I am looking into buyin a new set of Tein coilovers and im having a hard time finding the info i want on them

some background info , i have a 96 SER 200sx , and i do autoX, and i already have pretty much every suspension bar they make for my car and i want to upgrade from GC's to tein's but i wanted to know the main differences between the basic's and the SS's , i know the SS's are adjustable, but im wondering if it REALLY makes that much difference or if i could be just as fine without.. its more over a daily driver than racer. 

Also , do the Basics come with upper mounts? i checked their site and it said neither the basic's or SS's come with upper mounts. which is fine i have a set of stillen mounts. but im just really wondering if its REALLY that much better to shell out that much more for the SS's than the basics


----------



## nak1 (May 17, 2002)

WRteam200sx said:


> I am looking into buyin a new set of Tein coilovers and im having a hard time finding the info i want on them
> 
> some background info , i have a 96 SER 200sx , and i do autoX, and i already have pretty much every suspension bar they make for my car and i want to upgrade from GC's to tein's but i wanted to know the main differences between the basic's and the SS's , i know the SS's are adjustable, but im wondering if it REALLY makes that much difference or if i could be just as fine without.. its more over a daily driver than racer.
> 
> Also , do the Basics come with upper mounts? i checked their site and it said neither the basic's or SS's come with upper mounts. which is fine i have a set of stillen mounts. but im just really wondering if its REALLY that much better to shell out that much more for the SS's than the basics



alright.... only difference between the basics and SS's is the adjustability.

second... neither the SS or the basics come with the pillow ball mounts but they can be had for as low as $170 i have seen. 

Last.... i dont think that the stillen mounts will work becuase of the fact that teins are made to work with factory mounts... so you would have to get a factory mount style camber plate. Make sense?

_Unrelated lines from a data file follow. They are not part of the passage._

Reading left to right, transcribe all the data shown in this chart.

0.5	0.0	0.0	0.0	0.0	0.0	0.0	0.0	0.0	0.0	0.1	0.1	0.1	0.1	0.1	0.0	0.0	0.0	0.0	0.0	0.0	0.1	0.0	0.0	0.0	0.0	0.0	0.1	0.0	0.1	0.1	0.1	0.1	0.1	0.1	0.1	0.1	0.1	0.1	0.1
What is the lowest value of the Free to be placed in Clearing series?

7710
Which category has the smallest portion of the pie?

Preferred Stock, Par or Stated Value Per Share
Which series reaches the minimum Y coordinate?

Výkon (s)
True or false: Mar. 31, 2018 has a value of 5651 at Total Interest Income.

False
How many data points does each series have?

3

I may be wrong on this... I know this is true of the back for motivational mounts.


----------



## WRteam200sx (Mar 15, 2003)

OK , so I will be fine with the basic's and my Stillen mounts. do you really need the rear pillow mounts? (M.E. mounts) i mean you dont really need the adjustability with a dead axle.


----------



## ReVerm (Jan 13, 2003)

WRteam200sx said:


> OK , so I will be fine with the basic's and my Stillen mounts. do you really need the rear pillow mounts? (M.E. mounts) i mean you dont really need the adjustability with a dead axle.

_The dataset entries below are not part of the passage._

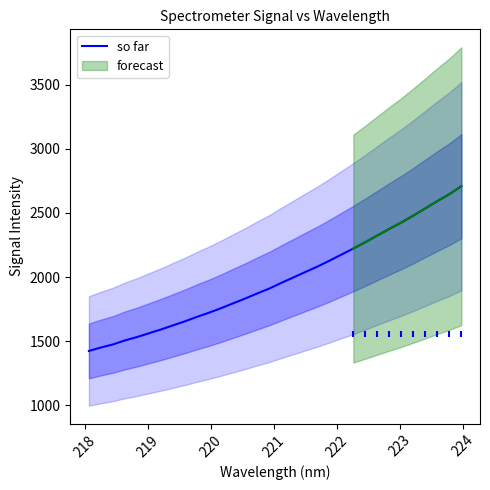

What is the highest value of the so far series?

2709.1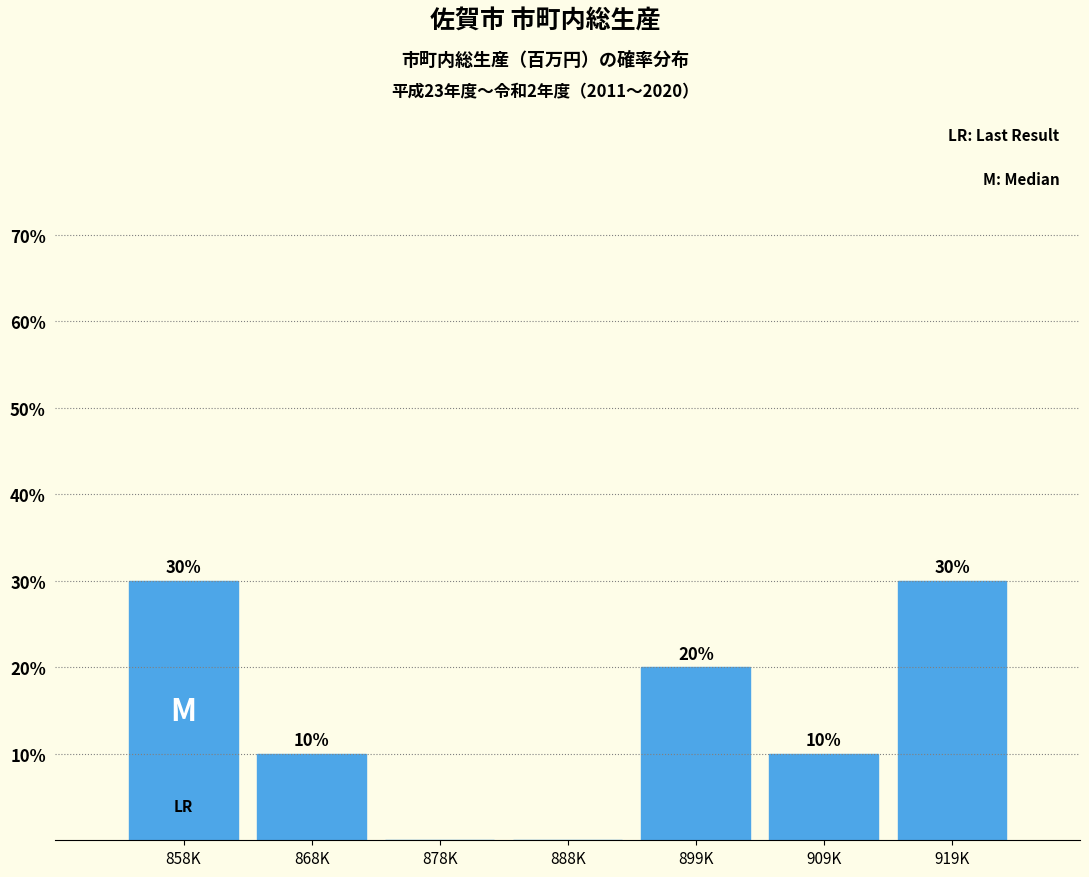

Reading right to left, what are all the values shown in this chart?

919K=30	909K=10	899K=20	888K=0	878K=0	868K=10	858K=30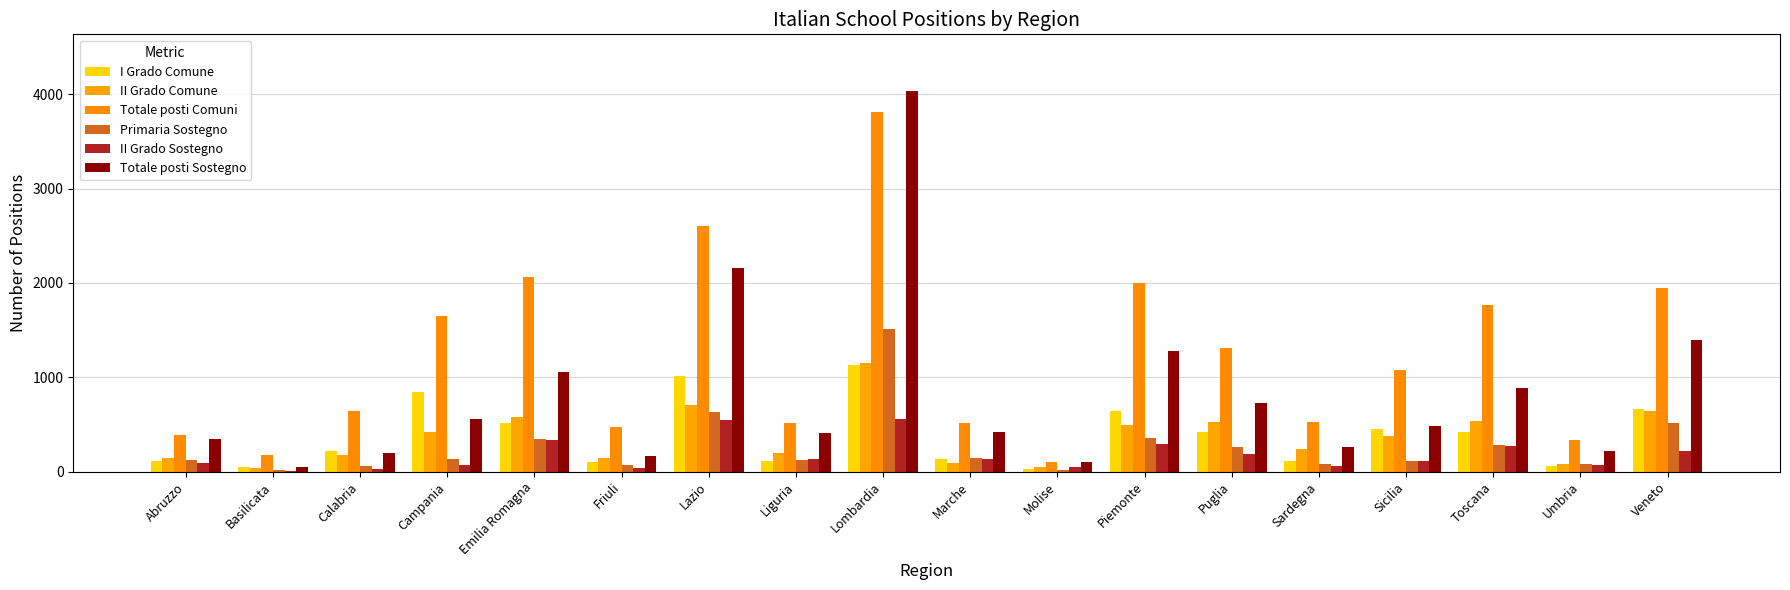

At which label is II Grado Comune closest to 597?

Emilia Romagna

Dead axle. I always loved that term. 

The ME mounts won't get you rear camber/caster adjustability. Unless you bend the axle or use the poor boy method you can't get that adjustability. It just frees up a fair bit of travel in the rear so you can lower your car more.


----------



## nak1 (May 17, 2002)

WRteam200sx said:


> OK , so I will be fine with the basic's and my Stillen mounts. do you really need the rear pillow mounts? (M.E. mounts) i mean you dont really need the adjustability with a dead axle.



yeah... the ME mounts are just for gaining some travel. I just used it as an example... I would check with your Tein dealer to make sure your Stillen plates will work.


----------



## WRteam200sx (Mar 15, 2003)

Right on .. thanks guys, I ended up ordering the Teing basic's and read ME mounts... and yeah they will work with the Stillen mounts so im told.. (we'll see) 

thanks for the Info , its hard to get good honest info sometimes without gettin a ton of BS... good lookin out!


----------



## nak1 (May 17, 2002)

WRteam200sx said:


> Right on .. thanks guys, I ended up ordering the Teing basic's and read ME mounts... and yeah they will work with the Stillen mounts so im told.. (we'll see)
> 
> thanks for the Info , its hard to get good honest info sometimes without gettin a ton of BS... good lookin out!


which rear mounts did you get? the coilover ones or the stock ones? you needed the stocks so i hope you got them.


----------